Delivering on seafarers’ rights will be a joint project to develop a human rights code of conduct for charterers, and a roadmap for tackling systemic challenges which create human rights risks for seafarers – a widely-recognised gap in catalysing industry-wide policy and practice.
Co-led by SSI and IHRB, the project brings together SSI members: The China Navigation Company; Forum for the Future; Louis Dreyfus Company; Oldendorff Carriers; RightShip; South32; and Standard Chartered Bank.
The challenge of protecting and respecting seafarers rights was thrust into the spotlight with the emergence of 300,000+ seafarers stranded at sea due to crew-change restrictions as a result of the COVID-19 pandemic. Alongside this increased public awareness of the challenges seafarers worldwide face, there is a growing demand from consumers, investors, business partners, governments, and civil society for transparent and sustainable supply chains that address human rights along with environmental concerns.
Charterers are also increasingly under scrutiny with regard to the sustainability of their supply chains, not only in terms of their commodities but also the vessels that transport their cargo. However, there is currently a lack of guidance on how labour and human rights risks should be identified and mitigated. Plugging this gap is key to strengthening both chartering-related decision-making and due diligence processes.
This project will see charterers play an active role in raising the industry’s bar through the development of an industry code of conduct for actors joined together across the shipping value chain. Based on international labour and human rights standards and principles, this work will bring charterers, shipowners, and operators together for collective action, increasing transparency and driving positive change.
The work will further explore ways in which seafarers’ rights can be addressed by demanding transparency on labour and human rights risks, for example – through contractual terms and chartering provisions.

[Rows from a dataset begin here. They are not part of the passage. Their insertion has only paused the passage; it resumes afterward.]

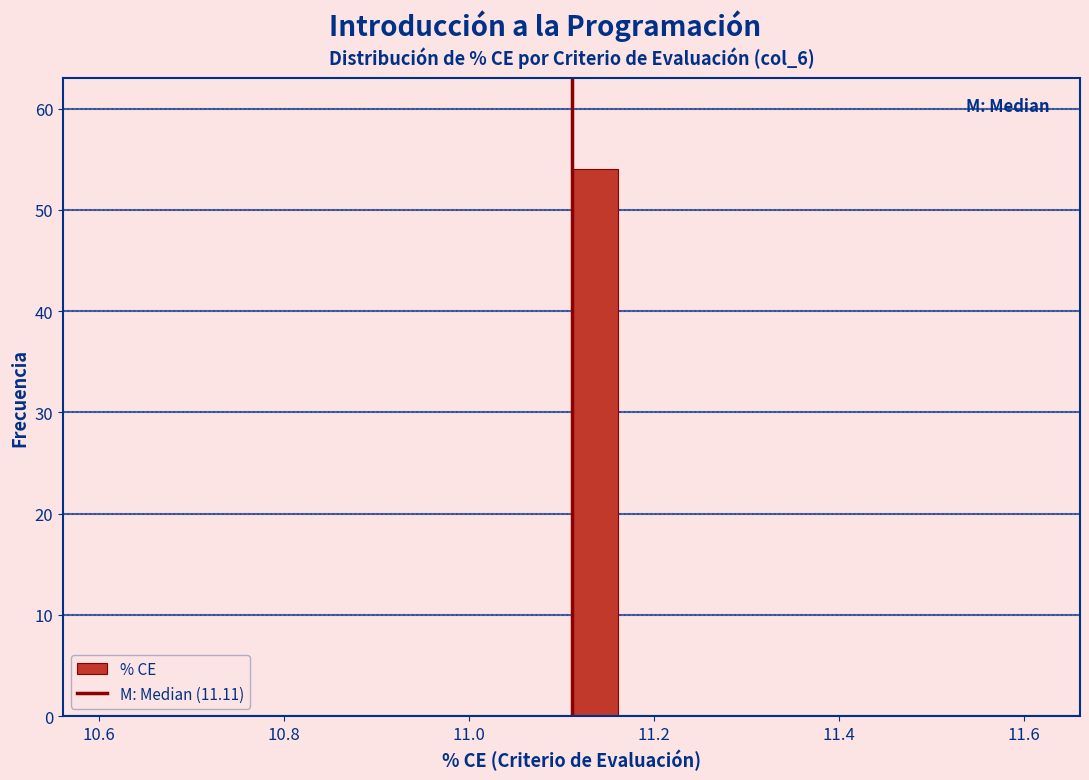

Read against the x-axis, roughly where is the centre of the tallest bar?

11.14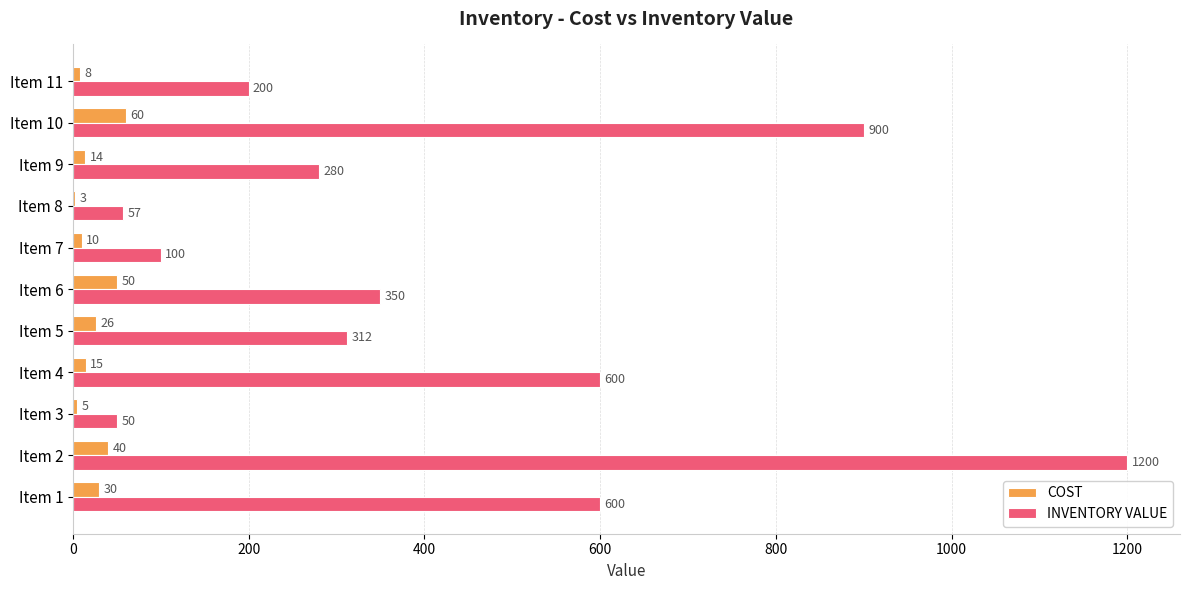

Between Item 2 and Item 8, which series saw the biggest shift?

INVENTORY VALUE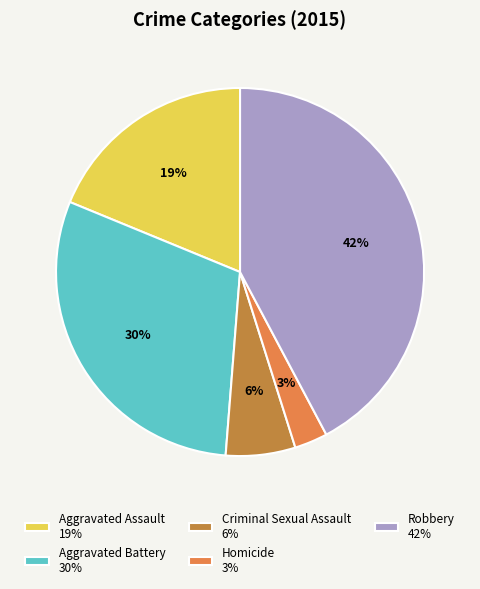

What percentage is the Criminal Sexual Assault slice, to the nearest percent?

6%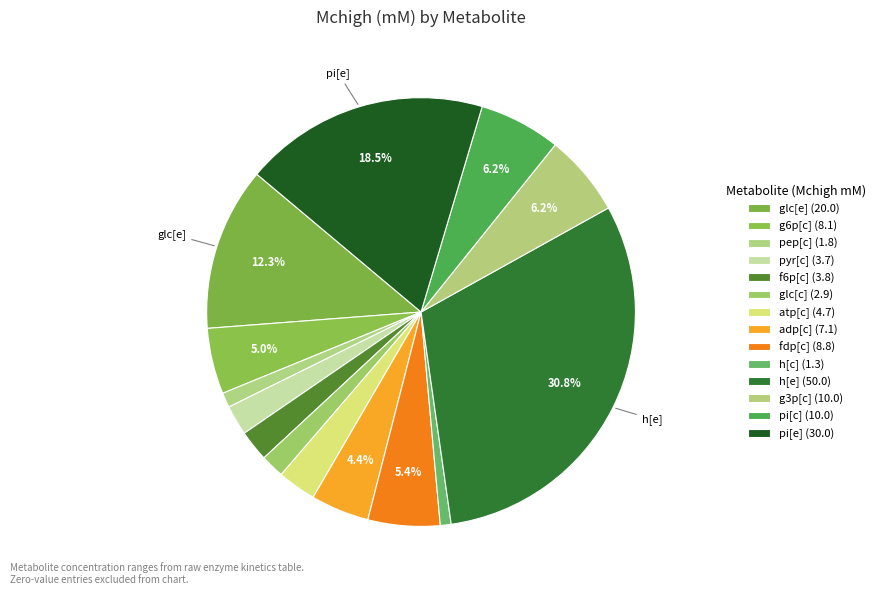

How many slices are in this pie chart?

14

David Peel General Manager at RightShip said: “It’s unfortunate that it took a global pandemic for seafarer welfare to come into sharp focus. Some seafarers have been on a ship for 18 months. This is not sustainable, it leads to long-term fatigue, which impacts decision-making and focus. That is why we have seen numerous high-profile incidents including fires, groundings, and capsising of ships, and notably, the recent demise of the Gulf Livestock off Japan, which sailed into a typhoon. If we expect our seafarers to make safe choices, we need to do the right thing and protect their health and wellbeing. RightShip is committed driving lasting change and I am pleased that we have been able to work with SSI to make significant strides forward.”